__Text to read__:
+===+

The registration fee is calculated as follows:

 

Securities

 

Number of Shares

 

Offering Price
Per Share

 

Aggregate Offering
Price

 

Shares reserved for future issuance under the 1997 Employee Stock Purchase Plan

 

425,899

 

$

22.81

 

$

9,714,756.19

 

 

 

 

 

 

 

 

 

Shares reserved for future issuance under the 1999 Equity Incentive Plan

 

1,561,631

 

$

22.81

 

$

35,620,803.11

 

 

 

 

 

 

 

 

 

Total

 

1,987,530

 

 

 

$

45,335,559.30

 

 

 

 

 

 

 

 

 

Registration Fee

 

 

 

 

 

$

1,391.80

 

 

 




 

ITEM 3.  INCORPORATION OF CERTAIN DOCUMENTS BY REFERENCE

The following documents filed by the Registrant with the U.S. Securities and Exchange Commission (the “SEC”) are incorporated by reference into this Registration Statement:

(a)   The Registrant’s annual report on Form 10-K for the year ended December 31, 2006, filed with the SEC on March 23, 2007, pursuant to Sections 13(a) or 15(d) of the Securities Exchange Act of 1934, as amended (the “Exchange Act”);

(b)   The Registrant’s quarterly report on Form 10-Q for the quarter ended March 31, 2007, filed with the SEC on May 10, 2007;

(c)   The Registrant’s current reports on Form 8-K as filed with the SEC on January 9, 2007, March 23, 2007, April 10, 2007, and May 7, 2007; and

(d)   The description of the Registrant’s Common Stock, which is registered under Section 12 of the Exchange Act in the Registrant’s registration statement on Form 8-A, filed with the SEC on August 3, 2001 including any amendment or report filed for the purpose of updating such description.

All reports and other documents subsequently filed by the Registrant pursuant to Sections 13(a), 13(c), 14 and 15(d) of the Exchange Act (other than current reports furnished under Item 2.02 or Item 7.01 of Form 8-K and exhibits filed on such form that are related to such items) prior to the filing of a post-effective amendment which indicates that all securities offered have been sold or which deregisters all securities then remaining unsold, shall be deemed to be incorporated by reference herein and to be a part of this registration statement from the date of the filing of such reports and documents.

+===+

__Extracted information__:
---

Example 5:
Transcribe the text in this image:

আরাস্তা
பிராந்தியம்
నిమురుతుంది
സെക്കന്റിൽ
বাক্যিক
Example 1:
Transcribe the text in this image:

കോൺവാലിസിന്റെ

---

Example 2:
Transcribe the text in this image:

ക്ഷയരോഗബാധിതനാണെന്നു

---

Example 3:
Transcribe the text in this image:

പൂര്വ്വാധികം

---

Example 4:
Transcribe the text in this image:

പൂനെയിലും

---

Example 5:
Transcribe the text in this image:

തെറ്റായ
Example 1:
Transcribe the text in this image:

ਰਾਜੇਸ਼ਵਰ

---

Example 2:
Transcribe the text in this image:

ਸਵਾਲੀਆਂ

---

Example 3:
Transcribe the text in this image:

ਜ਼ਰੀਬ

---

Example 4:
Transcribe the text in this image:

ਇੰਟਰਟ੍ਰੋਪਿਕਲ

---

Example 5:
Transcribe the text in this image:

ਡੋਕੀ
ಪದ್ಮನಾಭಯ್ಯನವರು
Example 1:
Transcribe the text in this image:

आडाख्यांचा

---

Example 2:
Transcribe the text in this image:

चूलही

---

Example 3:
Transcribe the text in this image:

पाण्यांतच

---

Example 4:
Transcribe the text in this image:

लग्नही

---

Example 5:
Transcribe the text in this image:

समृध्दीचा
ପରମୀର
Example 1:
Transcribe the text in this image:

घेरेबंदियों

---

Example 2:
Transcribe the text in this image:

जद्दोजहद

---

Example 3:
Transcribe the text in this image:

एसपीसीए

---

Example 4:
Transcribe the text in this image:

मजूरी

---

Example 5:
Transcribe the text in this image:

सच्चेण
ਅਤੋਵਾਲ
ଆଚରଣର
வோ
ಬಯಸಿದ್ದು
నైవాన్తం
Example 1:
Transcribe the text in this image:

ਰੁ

+===+

__Directives__:
A – Answer these questions from the registration statement text, one per line:
(i) How many shares are reserved for future issuance under the 1999 Equity Incentive Plan?
(ii) On what date was the annual report on Form 10-K for the year ended December 31, 2006 filed with the SEC?
(iii) Under which section of the Exchange Act is the Registrant's Common Stock registered?
B – Go on with the registration statement text, starting right after its final sentence.

__Task-by-task results__:
A –
(i) 1,561,631
(ii) March 23, 2007
(iii) Section 12

B –
ITEM 4.  DESCRIPTION OF SECURITIES

The Preferred Share Purchase Rights (the “Rights”) are not currently registered under the Exchange Act. Each share of Common Stock issued or outstanding has attached to it a Right.  Each Right entitles the registered holder to purchase from the Registrant one one-hundredth of a share of Series A Junior Participating Preferred Stock, par value $0.001 per share (the “Preferred Shares”), at a price of $50.00 per one one-hundredth of a Preferred Share (the “Purchase Price”), subject to adjustment. Each one one-hundredth of a share of Preferred Shares has designations and powers, preferences and rights, and the qualifications, limitations and restrictions that make its value approximately equal to the value of a share of the Registrant’s Common Stock.

The Rights are currently evidenced by the stock certificates representing the Registrant’s Common Stock  outstanding, and no separate Right Certificates, as defined below, have been distributed. Until the earlier to occur of (i) ten business days following the public announcement that a person or group of affiliated or associated persons has become an “Acquiring Person” (as such term is defined in the Rights Agreement) or (ii) ten business days (or such later date as may be chosen by the Board) following the commencement or announcement of an intention to commence a tender or exchange offer, the consummation of which would result in beneficial ownership by an Acquiring Person of 15% or more of the Registrant’s outstanding Common Stock (the earlier of such dates being called the “Distribution Date”), the Rights will be evidenced, with respect to any of the Registrant’s Common Stock outstanding, by such Common Stock certificates. As a general matter, an “Acquiring Person” under the Rights Agreement is a Person together with all Affiliates and Associates (as such terms are defined in the Rights Agreement) who is the Beneficial Owner (as such term is defined in the Rights Agreement) of 15% or more of the Registrant’s outstanding Common Stock.  However, with respect to (i) Sutter Hill Ventures and its Affiliates and Associates so long as they do not become a Beneficial Owner of more than 17.5% of the outstanding Registrant’s Common Stock without prior Board approval, they will not be deemed an Acquiring Person and (ii) ABS Capital Partners and its Affiliates and Associates so long as they do not become Beneficial Owners of more than 22.5% of the outstanding Common Stock without prior Board approval, they will not be deemed an Acquiring Person.




 

Until the Distribution Date (or earlier redemption or expiration of the Rights), the Rights will be transferable with and only with the Registrant’s Common Stock.  As soon as practicable following the Distribution Date, separate certificates evidencing the Rights (“Right Certificates”) will be mailed to holders of record of the Registrant’s Common Stock as of the close of business on the Distribution Date and such separate Right Certificates alone will evidence the Rights.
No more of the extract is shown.